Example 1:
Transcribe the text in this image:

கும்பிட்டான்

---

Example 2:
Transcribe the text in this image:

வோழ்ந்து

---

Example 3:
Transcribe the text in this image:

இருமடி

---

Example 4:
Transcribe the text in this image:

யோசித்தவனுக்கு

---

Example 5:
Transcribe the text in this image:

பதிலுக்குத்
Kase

| WHAT THE TASK ASKS |
Every line of the material above should be transcribed as it stands.

| ANSWER SECTION |
Example 1:
Transcribe the text in this image:

கும்பிட்டான்

---

Example 2:
Transcribe the text in this image:

வோழ்ந்து

---

Example 3:
Transcribe the text in this image:

இருமடி

---

Example 4:
Transcribe the text in this image:

யோசித்தவனுக்கு

---

Example 5:
Transcribe the text in this image:

பதிலுக்குத்
Kase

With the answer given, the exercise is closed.